This is called

expansion by minors. (You can use the Leibniz formula to make a nice compact formula, but I've found that to be difficult to put into use unless I'm writing a computer program to do determinants.)

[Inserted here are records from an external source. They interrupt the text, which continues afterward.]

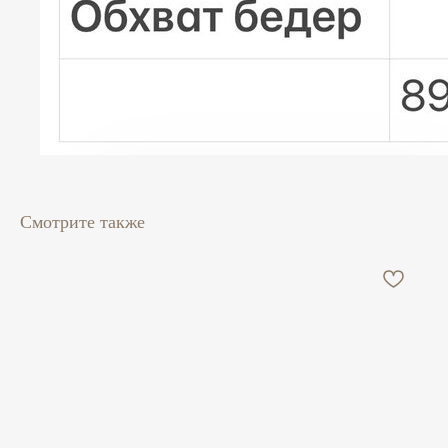
Смотрите также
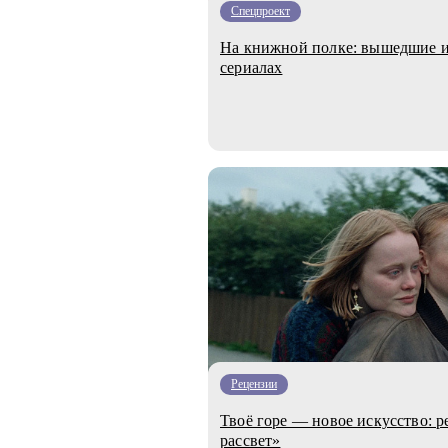
Спецпроект
На книжной полке: вышедшие и
сериалах
Рецензии
Твоё горе — новое искусство: р
рассвет»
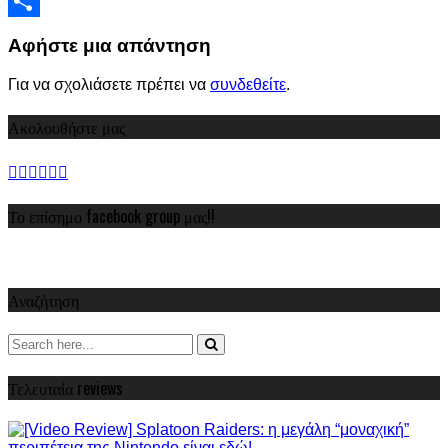
Viber
Share
Αφήστε μια απάντηση
Για να σχολιάσετε πρέπει να
συνδεθείτε
.
Ακολουθήστε μας
Το επίσημο facebook group μας!!
Αναζήτηση
Τελευταία reviews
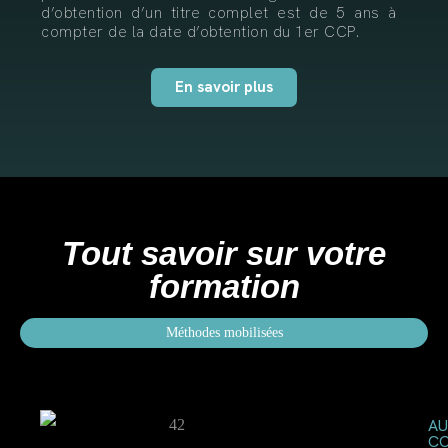
d’obtention d’un titre complet est de 5 ans à
compter de la date d’obtention du 1er CCP.
En savoir plus
Tout savoir sur votre
formation
Méthodes mobilisées
AU
C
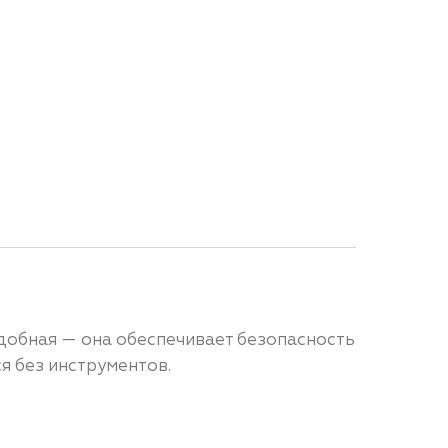
удобная — она обеспечивает безопасность
я без инструментов.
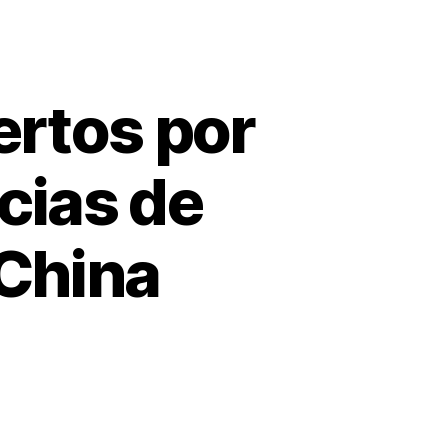
rtos por
cias de
 China
n
umentan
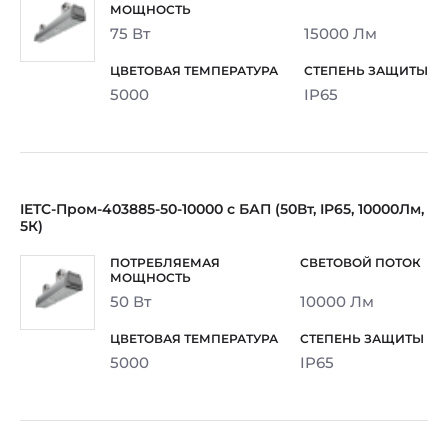
75 Вт
15000 Лм
5000
IP65
IETC-Пром-403885-50-10000 с БАП (50Вт, IP65, 10000Лм,
5К)
50 Вт
10000 Лм
5000
IP65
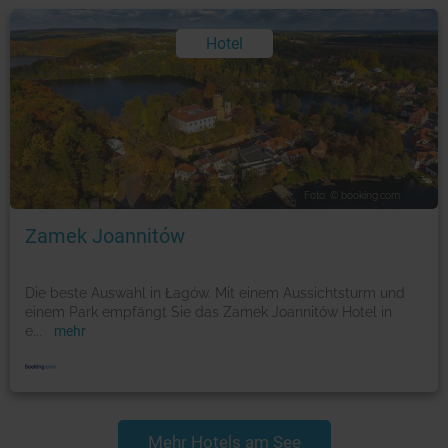
Hotel
Foto: © booking.com
Zamek Joannitów
Die beste Auswahl in Łagów. Mit einem Aussichtsturm und
einem Park empfängt Sie das Zamek Joannitów Hotel in
e
...
mehr
Mehr Hotels am See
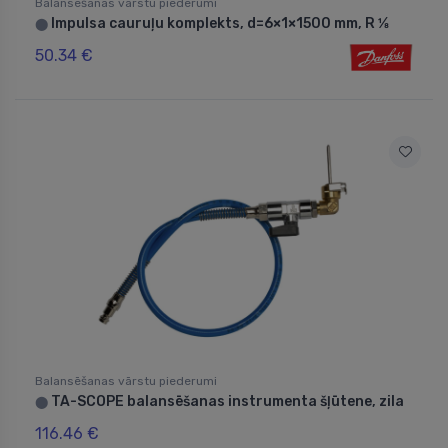
Balansēšanas vārstu piederumi
Impulsa cauruļu komplekts, d=6×1×1500 mm, R 1⁄8
⬤
50.34 €
Balansēšanas vārstu piederumi
TA-SCOPE balansēšanas instrumenta šļūtene, zila
⬤
116.46 €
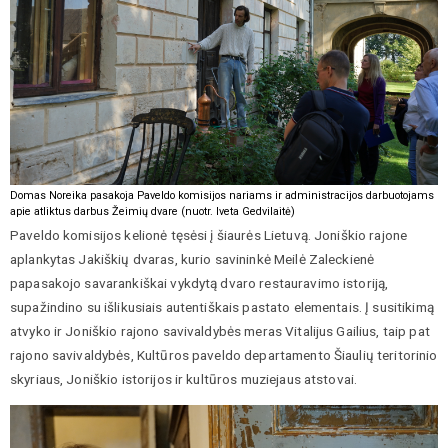
Domas Noreika pasakoja Paveldo komisijos nariams ir administracijos darbuotojams
apie atliktus darbus Žeimių dvare (nuotr. Iveta Gedvilaitė)
Paveldo komisijos kelionė tęsėsi į šiaurės Lietuvą. Joniškio rajone
aplankytas Jakiškių dvaras, kurio savininkė Meilė Zaleckienė
papasakojo savarankiškai vykdytą dvaro restauravimo istoriją,
supažindino su išlikusiais autentiškais pastato elementais. Į susitikimą
atvyko ir Joniškio rajono savivaldybės meras Vitalijus Gailius, taip pat
rajono savivaldybės, Kultūros paveldo departamento Šiaulių teritorinio
skyriaus, Joniškio istorijos ir kultūros muziejaus atstovai.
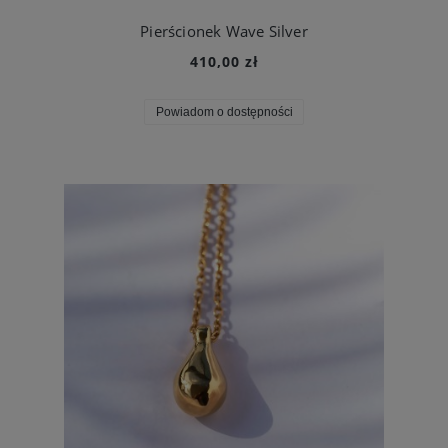
Pierścionek Wave Silver
410,00 zł
Powiadom o dostępności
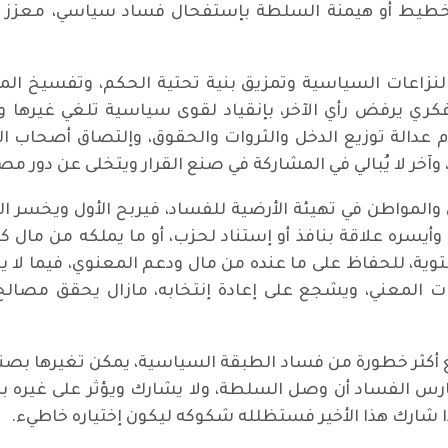
لتخطيط أو هيمنة السلطة بإستفحال فساد سياسي، معزز با
 بالنزاعات السياسية وتمزيق بنية تحتية الحكم، وتفسيخ الم
ف فكري يرفض رأي الآخر، بإنقياد لقوى سياسية تلغي غيره
 عدالة توزيع الدخل والثروات والحقوق، وإلتصاق أصحاب ا
ر لا يُبالي في المشاركة في صنع القرار ويتخلى عن دور م
المواطن في تهيئة الأرضية للفساد، فيربح الأول ويخسر ال
يسره علاقة بنافذ أو إستناد لحزب، أو ما يملكه من مال كف
ية، للحفاظ على ما عنده من مال ودعم المعنوي، فيما لا يتر
ت المعني، ويشجع على إعادة إنتخابه، مازال يحقق مصالح
ع أكثر خطورة من فساد الطبقة السياسية، يمكن تغيرها بصندو
ارس الفساد أن وصل السلطة، ولا يشارك ويؤثر على غيره بمن
شارك هذا الأخير فستظلله شكوكه ليكون إختياره خاطيء.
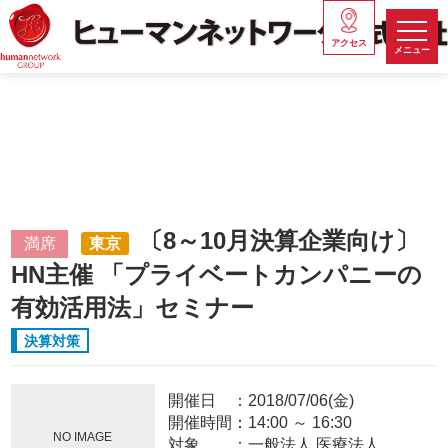
アクセス
メニュー
〔8～10月決算企業向け〕
満席
東京
HN主催 「プライベートカンパニーの
有効活用法」セミナー
決算対策
開催日
2018/07/06(金)
開催時間：
14:00
～
16:30
NO IMAGE
対象
一般法人,医療法人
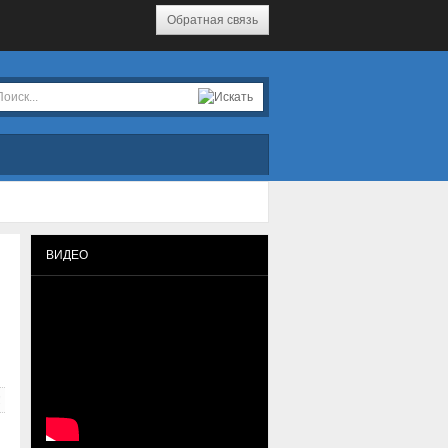
Обратная связь
ВИДЕО
!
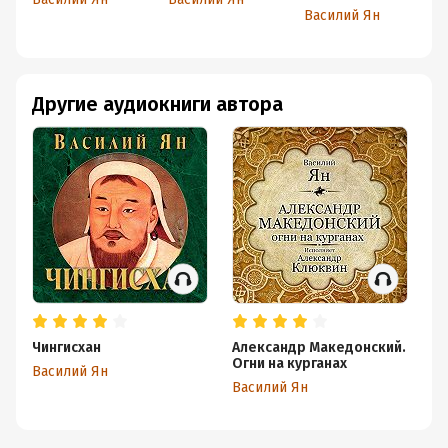
(
Василий Ян
В
Другие аудиокниги автора
Чингисхан
Александр Македонский.
Б
Огни на курганах
Василий Ян
Ва
Василий Ян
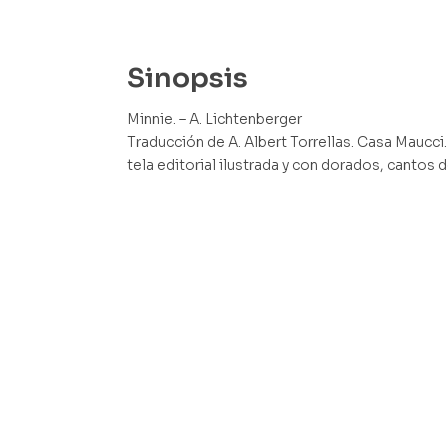
Sinopsis
Minnie. – A. Lichtenberger
Traducción de A. Albert Torrellas. Casa Maucci.
tela editorial ilustrada y con dorados, cantos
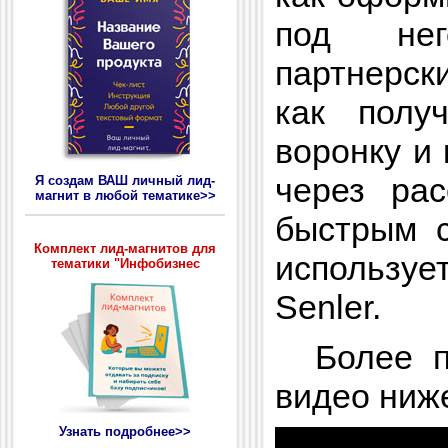
под нег
партнерск
как полу
воронку и
через рас
Я создам ВАШ личный лид-
магнит в любой тематике>>
быстрым с
Комплект лид-магнитов для
использу
тематики "Инфобизнес
Senler.
Более по
видео ниж
Узнать подробнее>>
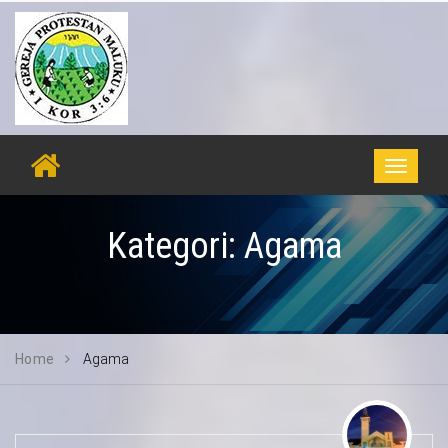
Toggle
navigati
Kategori:
Agama
Home
Agama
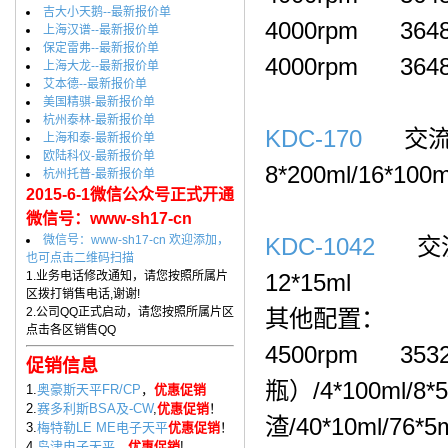
吉大小天鹅--最新报价单
4000rpm 3648*
上海汉谱--最新报价单
保定雷弗--最新报价单
4000rpm 364
上海大龙--最新报价单
艾本德--最新报价单
美国精骐-最新报价单
杭州泰林-最新报价单
KDC-170
交流变
上海和泰-最新报价单
欧陆科仪-最新报价单
8*200ml/16*100m
杭州托普-最新报价单
2015-6-1微信公众号正式开通
微信号：www-sh17-cn
微信号：www-sh17-cn 欢迎添加，
KDC-1042
交流变
也可点击二维码扫描
1.业务电话修改通知，请您按照所属片
12*15ml
区拨打销售电话,谢谢!
2.公司QQ正式启动，请您按照所属片区
其他配置：
点击各区销售QQ
4500rpm 353
促销信息
瓶）/4*100ml/8
1.
奥豪斯天平FR/CP
，
优惠促销
2.
赛多利斯BSA及-CW
,
优惠促销
！
渣/40*10ml/7
3.
梅特勒LE ME电子天平
优惠促销
！
4.
岛津电子天平
，
优惠促销
!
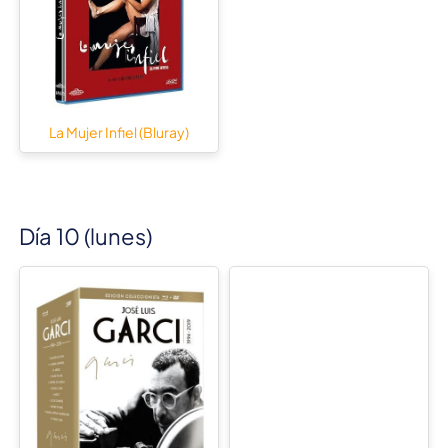
La Mujer Infiel (Bluray)
Día 10 (lunes)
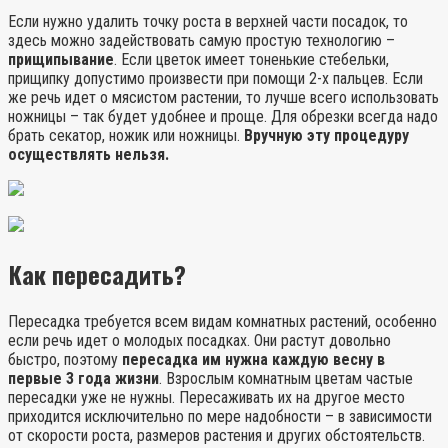
Если нужно удалить точку роста в верхней части посадок, то
здесь можно задействовать самую простую технологию –
прищипывание
. Если цветок имеет тоненькие стебельки,
прищипку допустимо произвести при помощи 2-х пальцев. Если
же речь идет о мясистом растении, то лучше всего использовать
ножницы – так будет удобнее и проще. Для обрезки всегда надо
брать секатор, ножик или ножницы.
Вручную эту процедуру
осуществлять нельзя.
Как пересадить?
Пересадка требуется всем видам комнатных растений, особенно
если речь идет о молодых посадках. Они растут довольно
быстро, поэтому
пересадка им нужна каждую весну в
первые 3 года жизни
. Взрослым комнатным цветам частые
пересадки уже не нужны. Пересаживать их на другое место
приходится исключительно по мере надобности – в зависимости
от скорости роста, размеров растения и других обстоятельств.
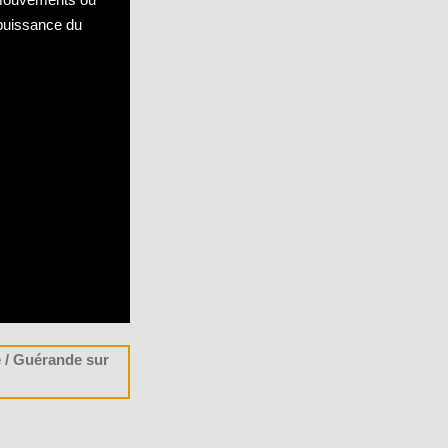
puissance du
e / Guérande sur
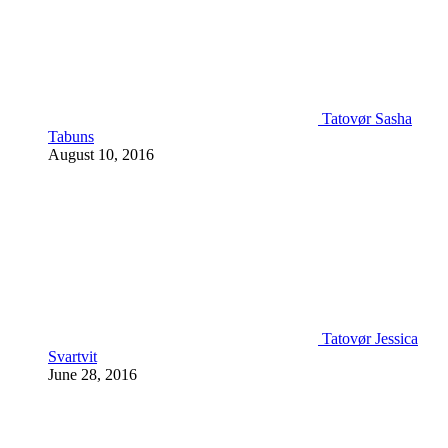
Tatovør Sasha
Tabuns
August 10, 2016
Tatovør Jessica
Svartvit
June 28, 2016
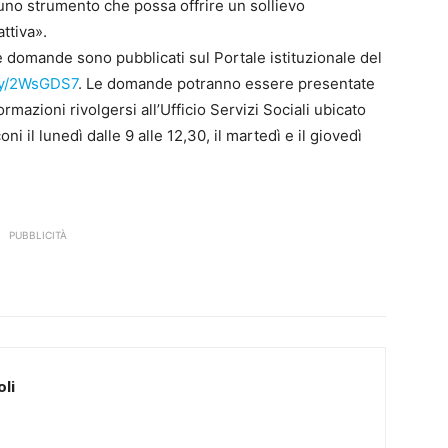
 uno strumento che possa offrire un sollievo
ttiva».
e domande sono pubblicati sul Portale istituzionale del
.ly/2WsGDS7
. Le domande potranno essere presentate
rmazioni rivolgersi all’Ufficio Servizi Sociali ubicato
ni il lunedì dalle 9 alle 12,30, il martedì e il giovedì
PUBBLICITÀ
li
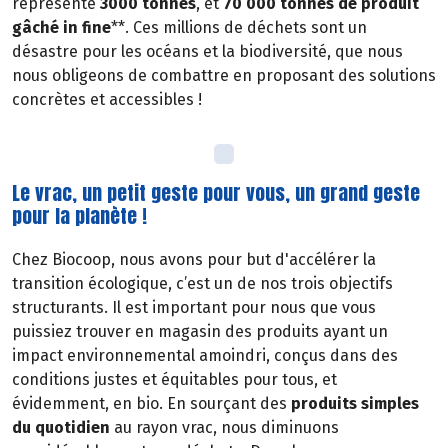
représente
3000 tonnes
, et
70 000 tonnes de produit
gâché in fine
**. Ces millions de déchets sont un
désastre pour les océans et la biodiversité, que nous
nous obligeons de combattre en proposant des solutions
concrètes et accessibles !
Le vrac, un petit geste pour vous, un grand geste
pour la planète !
Chez Biocoop, nous avons pour but d'accélérer la
transition écologique, c’est un de nos trois objectifs
structurants. Il est important pour nous que vous
puissiez trouver en magasin des produits ayant un
impact environnemental amoindri, conçus dans des
conditions justes et équitables pour tous, et
évidemment, en bio. En sourçant des
produits simples
du quotidien
au rayon vrac, nous diminuons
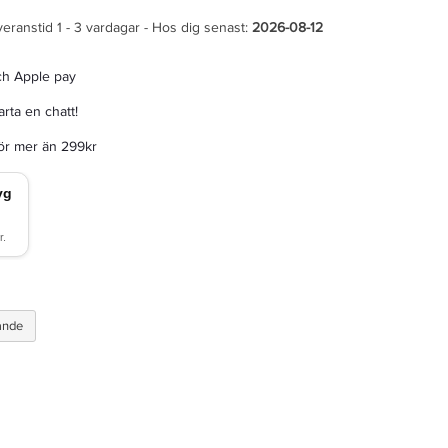
veranstid 1 - 3 vardagar - Hos dig senast:
2026-08-12
ch Apple pay
rta en chatt!
för mer än 299kr
ande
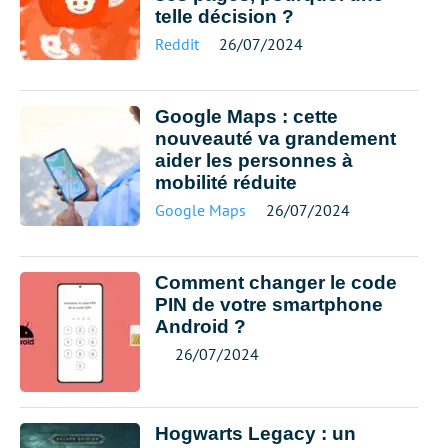
telle décision ?
Reddit
26/07/2024
Google Maps : cette
nouveauté va grandement
aider les personnes à
mobilité réduite
Google Maps
26/07/2024
Comment changer le code
PIN de votre smartphone
Android ?
26/07/2024
Hogwarts Legacy : un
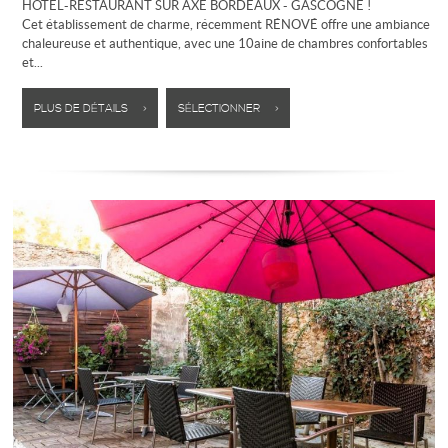
HOTEL-RESTAURANT SUR AXE BORDEAUX - GASCOGNE !
Cet établissement de charme, récemment RÉNOVÉ offre une ambiance
chaleureuse et authentique, avec une 10aine de chambres confortables
et...
PLUS DE DÉTAILS >
SÉLECTIONNER >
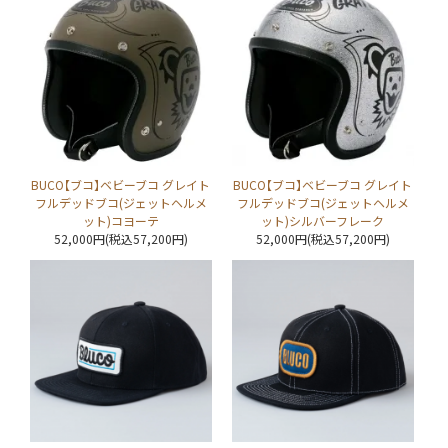
BUCO【ブコ】ベビーブコ グレイト
BUCO【ブコ】ベビーブコ グレイト
フルデッドブコ(ジェットヘルメ
フルデッドブコ(ジェットヘルメ
ット)コヨーテ
ット)シルバーフレーク
52,000円(税込57,200円)
52,000円(税込57,200円)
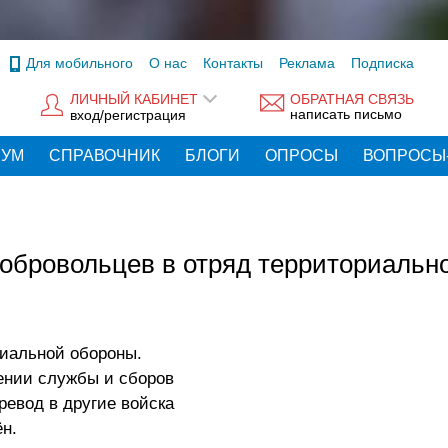
Для мобильного
О нас
Контакты
Реклама
Подписка
ЛИЧНЫЙ КАБИНЕТ
ОБРАТНАЯ СВЯЗЬ
написать письмо
вход/регистрация
РУМ
СПРАВОЧНИК
БЛОГИ
ОПРОСЫ
ВОПРОСЫ
обровольцев в отряд территориальн
риальной обороны.
ении службы и сборов
ревод в другие войска
н.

Uck. This is going to be awful to type!

$\displaystyle \left | \begin{matrix} 2 & 1 & 2 & 1 \\ 3& 0 & 1 & 1 \\ -1 & 2 & -2 & 1 \\ -3 & 2 & 3 & 1 \end{matrix} \right | = 2 \left | \begin{matrix} 0 & 1 & 1 \\ 2 & -2 & 1 \\ 2 & 3 & 1 \end{matrix} \right | - 1 \left | \begin{matrix} 3 & 1 & 1 \\ -1 & -2 & 1 \\ -3 & 3 & 1 \end{matrix} \right |$ $\displaystyle + 2 \left | \begin{matrix} 3 & 0 & 1 \\ -1 & 2 & 1 \\ -3 & 2 & 1 \end{matrix} \right | - 1 \left | \begin{matrix} 3 & 0 & 1 \\ -1 & 2 & -2 \\ -3 & 2 & 3 \end{matrix} \right |$

I presume you know how to do 3x3 determinants. If not, do an expansion by minors on each of the 4 3x3 determinants listed here.

-Dan